What you need to do →
1. Name each distinct user who posts in the HBO Max captions thread, listing each one once.
2. Carry the HBO Max captions thread forward from its last line.

# HBO Max captions



## gregftlaud (Jun 16, 2004)

Captions aren't working on the Tivo Stream 4k HBO Max app. I contacted tivo support. They opened a case number but then closed it without fixing the issue.

Captions work fine on the HBO Max app on my Samsung smart tv.


----------



## slick1ru2 (Apr 24, 2021)

Mine works


----------



## UCLABB (May 29, 2012)

slick1ru2 said:


> Mine works


It does? Mine hasn't worked for months. 
This is an hbo issue. I reported it, but nada.


----------



## dbpaddler (Sep 25, 2004)

gregftlaud said:


> Captions aren't working on the Tivo Stream 4k HBO Max app. I contacted tivo support. They opened a case number but then closed it without fixing the issue.
> 
> Captions work fine on the HBO Max app on my Samsung smart tv.


Samsung is a different OS, so it's not the same app as on Android. Maybe it's an android issue and you should ask in the android tv subbreddit so you can see if other people have the issue on other Android tv devices.

Remember, this is not a Tivo product first. This is an android tv product first, Tivo second.

Sent from my SM-N981U using Tapatalk


----------



## slick1ru2 (Apr 24, 2021)

UCLABB said:


> It does? Mine hasn't worked for months.
> This is an hbo issue. I reported it, but nada.


No problem at all. Matter of fact, I have two of them and I have no problem with either one of them.


----------



## UCLABB (May 29, 2012)

slick1ru2 said:


> No problem at all. Matter of fact, I have two of them and I have no problem with either one of them.


Don't know what to say other than I'm not the only one with the issue.


----------



## slick1ru2 (Apr 24, 2021)

I have bloatware disabled.


----------



## c133roamioerrors (Dec 28, 2013)

HBO max emailed me today, so I guess I made into the queue. Stream 4k wasn't even on the device list. They borke it so they should fix it.


----------



## gregftlaud (Jun 16, 2004)

HBOmax told me on twitter that they are aware of the issue are are trying to fix it. I found threads on reddit from 5 months ago with this same issue.


----------



## UCLABB (May 29, 2012)

gregftlaud said:


> HBOmax told me on twitter that they are aware of the issue are are trying to fix it. I found threads on reddit from 5 months ago with this same issue.


Thanks, so maybe there's hope. I bought the 4K specifically for HBOMax as the app is not available on my LG TV or TiVo. I've been very disappointed obviously.


----------



## UCLABB (May 29, 2012)

Woo hoo. LG cut a deal with hbo max. App now on TVs. Screw you tivo 4K.


----------



## mike-d (Dec 12, 2013)

c133roamioerrors said:


> HBO max emailed me today, so I guess I made into the queue. Stream 4k wasn't even on the device list. They borke it so they should fix it.


The Tivo Stream 4K is on their supported device list, under Android TV devices...


----------



## SugarBowl (Jan 5, 2007)

Can you turn on subtitles in the HBO Max app ? i just tried big bang theory and the subtitles work. I'm not sure how to turn on captions on my TV.


----------



## UCLABB (May 29, 2012)

Information supplied →
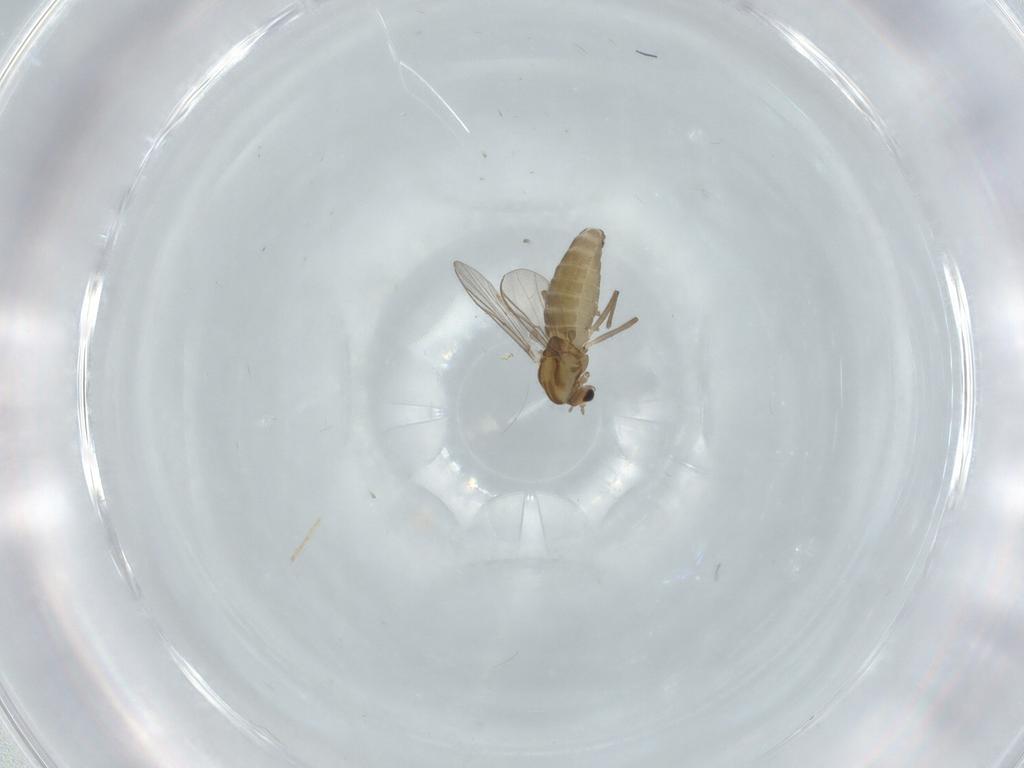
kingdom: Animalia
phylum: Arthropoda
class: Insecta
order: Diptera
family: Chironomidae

---

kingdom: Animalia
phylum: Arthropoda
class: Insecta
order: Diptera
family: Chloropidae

Responses to the tasks →
1. gregftlaud, slick1ru2, UCLABB, dbpaddler, c133roamioerrors, mike-d, SugarBowl

2.
SugarBowl said:


> Can you turn on subtitles in the HBO Max app ? i just tried big bang theory and the subtitles work. I'm not sure how to turn on captions on my TV.


I don't understand your post. You say that the captions work on Big Bang Theory, then you ask how to turn them on. In any event, you have to turn caption on or off within the app, not on the TV.


----------



## c133roamioerrors (Dec 28, 2013)

This is the list of 


mike-d said:


> The Tivo Stream 4K is on their supported device list, under Android TV devices...


I got an email from hbox.max and this is their list of supported devices:

You can stream HBO Max on iPhone or iPad, Amazon Fire devices, Android phone or tablet, Android TV, Apple TV, PlayStation, Roku, Samsung TV, the Xbox, and Xfinity F1 and Flex.

It worked for more than a month for captioning and now it doesn't. All other apps have no problem with captioning. All I can take from this is that HBO max isn't going to fix the problem. I have a Samsung TV and installed the app and the captions work fine. Unfortunately, I use the Samsung as a monitor and haven't figured out how to make it an input to my receiver. Also, my wife who watches most of the TV and interface would be clunky. I use the 4k for disney+ and starz, I watched most of the HBO max content that we were interested in already. When there is new content that I would want to watch I'll buy a Roku streaming stick which is supported.


----------



## mike-d (Dec 12, 2013)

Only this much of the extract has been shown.